Insight: Digital Greenlight research finds marketers feel overworked and underpaid

Marketers in the UK feel overworked and underpaid, according to new research commissioned by Greenlight Digital, an independent digital agency. The research reveals that digital marketers are working eight extra hours every week on average, with almost half (46%) of digital marketers feeling overworked and nearly a third (30%) feeling underpaid.

Greenlight commissioned the survey of 218 full and part-time digital marketing professionals to assess the current state of the industry. The 41 Hour Report looks at what pressures digital marketers face during the average week and what emerging trends could impact the industry over the next few years.

Gender pay gap persists as men receive higher salaries

Greenlight found that nine out of ten (88.5%) digital marketers work full-time, with the average digital marketer working 41 hours per week, despite being contracted to work just 33 hours weekly. Digital marketers take home around £46,573 per year on average, however men earn more on average and are more likely to receive a bonus than women.

On average men earn almost a tenth (9.5%) more than women, taking home £48,025 per annum, versus £43,864 for women. Around half (48%) of men in digital marketing earn more than the average, compared to just 31% of women. While 47% of digital marketers received a bonus in the last 12 months, this appears to be unevenly split; 54% of men received a bonus, compared to just 35% of women.

Digital marketers feel overwhelmingly positive about role

Despite feeling overworked and underpaid, more than four-fifths (84%) of digital marketers feel positive about their current role, while two-fifths (40%) feel very positive. Of those that feel positive, 41% said that they feel inspired while 40% are passionate about digital marketing. A further 38% said they are pleased because their role is understood, while 31% enjoy receiving recognition from their team.

Less than one in twenty (3.7%) marketers feel negative about their role, with just 0.5% feeling very negative. The key contributors to this negativity appears to be: a lack of inspiration (39%), a lack of tools (30%), and a lack of understanding or recognition by colleagues (27%). Greenlight found that one in four (26%) digital marketers feel unsupported by colleagues, while almost one in five (17%) said that they do not receive enough support from C-level executives.


Half of digital marketers find it difficult to secure budget

A lack of budget appears to be a key source of frustration for many digital marketers. Over half (56%) said that they find it difficult to secure the budget they need, while almost a third (32%) struggle to prove ROI to their bosses. Other frustrations include difficulty in hiring top digital marketing talent (31%) and trouble identifying the right technologies to invest in (23%), amidst so much hype and conflicting reports.

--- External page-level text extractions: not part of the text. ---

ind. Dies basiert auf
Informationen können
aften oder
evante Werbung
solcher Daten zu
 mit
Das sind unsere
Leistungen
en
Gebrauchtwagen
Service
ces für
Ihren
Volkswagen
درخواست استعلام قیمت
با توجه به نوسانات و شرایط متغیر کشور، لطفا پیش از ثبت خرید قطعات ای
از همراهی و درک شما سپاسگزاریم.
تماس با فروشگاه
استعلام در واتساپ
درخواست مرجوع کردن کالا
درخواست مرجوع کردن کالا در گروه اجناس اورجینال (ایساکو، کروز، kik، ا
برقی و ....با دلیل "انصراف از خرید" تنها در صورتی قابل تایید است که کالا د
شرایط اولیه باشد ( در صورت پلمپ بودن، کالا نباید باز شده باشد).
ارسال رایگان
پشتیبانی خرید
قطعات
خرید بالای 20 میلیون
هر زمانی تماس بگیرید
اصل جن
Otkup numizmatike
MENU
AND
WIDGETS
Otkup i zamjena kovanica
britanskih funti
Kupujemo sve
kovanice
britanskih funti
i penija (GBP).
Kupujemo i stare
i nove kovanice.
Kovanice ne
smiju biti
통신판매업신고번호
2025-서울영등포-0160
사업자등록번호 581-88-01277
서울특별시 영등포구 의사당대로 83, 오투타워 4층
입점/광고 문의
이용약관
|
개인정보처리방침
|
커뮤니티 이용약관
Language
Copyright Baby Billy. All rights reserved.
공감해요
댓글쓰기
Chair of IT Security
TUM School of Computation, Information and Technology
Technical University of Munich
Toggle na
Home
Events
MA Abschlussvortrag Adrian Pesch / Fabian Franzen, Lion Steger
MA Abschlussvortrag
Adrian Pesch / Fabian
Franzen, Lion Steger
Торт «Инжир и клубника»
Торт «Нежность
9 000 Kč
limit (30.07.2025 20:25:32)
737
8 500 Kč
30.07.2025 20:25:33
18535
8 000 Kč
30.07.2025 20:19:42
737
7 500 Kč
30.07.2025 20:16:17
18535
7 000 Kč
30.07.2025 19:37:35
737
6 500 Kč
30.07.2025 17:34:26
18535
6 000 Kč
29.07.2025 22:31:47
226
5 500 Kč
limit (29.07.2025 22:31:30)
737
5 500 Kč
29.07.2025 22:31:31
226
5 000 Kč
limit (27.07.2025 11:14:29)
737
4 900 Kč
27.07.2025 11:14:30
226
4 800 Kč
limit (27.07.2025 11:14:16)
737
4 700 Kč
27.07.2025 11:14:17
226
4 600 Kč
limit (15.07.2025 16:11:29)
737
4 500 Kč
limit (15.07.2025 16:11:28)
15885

Commenting on the research, Andreas Pouros, COO and co-founder at Greenlight, said: “From tackling the latest technologies and platforms, to learning new skills and terminology, digital marketers face fresh challenges every day. While many thrive off this rapidly changing and innovative environment, our research suggests that digital marketers would like more recognition for the contribution they make. However, with almost one in three marketers struggling to prove ROI, this challenge is likely to persist. If digital marketers are to command the attention of C-level executives and secure a greater proportion of marketing spend to drive growth, the industry must get better at justifying and measuring investment in tools and talent, particularly when experimenting with new or unproven technologies and platforms.”

The 41 Hour Report examines the UK’s digital marketing landscape, assessing the emerging trends and developments that are impacting marketers today and are likely to have an impact in the future.